Mas a verdade é que estou começando a perder a fé no Luigi‘s como um lugar propício para um romance. O piso, eu me dou conta, é de linóleo, de parede a parede, e não muito limpo, e as toalhas de mesa xadrez são, na verdade, de vinil, mais fáceis de limpar. Além disso, o cantinho romântico que Luigi nos destinou na parte de trás é muito perto do banheiro, o que é até conveniente, mas confere um leve aroma amargo de desinfetante de limão à noite. É angustiante pensar que Alice esteja se sentindo desconfortável. Já está até começando a parecer desconfortável, com o vestido de noite amontoado à sua volta, como se estivesse sendo consumida pelo traje.

— Vamos pedir?

— Tudo parece tão bom! — diz ela, mas não tenho certeza.
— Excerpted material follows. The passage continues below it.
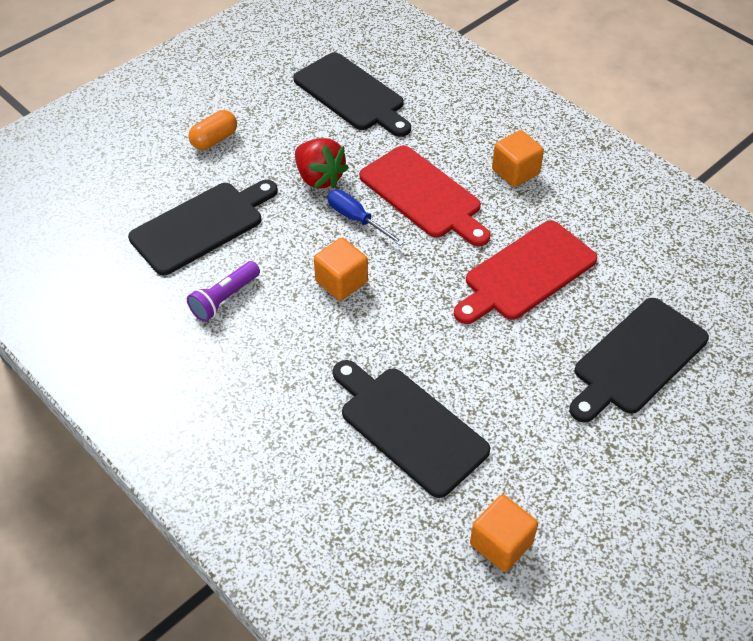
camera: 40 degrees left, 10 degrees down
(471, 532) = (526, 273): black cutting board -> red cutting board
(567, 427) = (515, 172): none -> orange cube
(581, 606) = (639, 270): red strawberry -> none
Concentramo-nos no menu, que está pegajoso, mal digitado e escrito errado. Chilly Concarny... É isso mesmo? E dividido em De entrada!, O Evento Principal! e Vá em frente...!!!. Sinceramente, para mim tudo parece muito bom, com ênfase nas carnes grelhadas e bem fritas e quase nenhum vegetal. Até o queijo vem bem frito, e as porções são grandes, pois o menu diz o peso das carnes. Mas não consigo deixar de pensar que, talvez, Alice prefira pratos mais leves, tofu, saladas e coisas cozidas no vapor, e pode até pertencer àquela turma que prefere qualidade à quantidade. Começo a transpirar. E a me coçar também, por conta do detergente na banheira. Olho para baixo e vejo que os punhos da minha camisa branca estão manchados do jeans.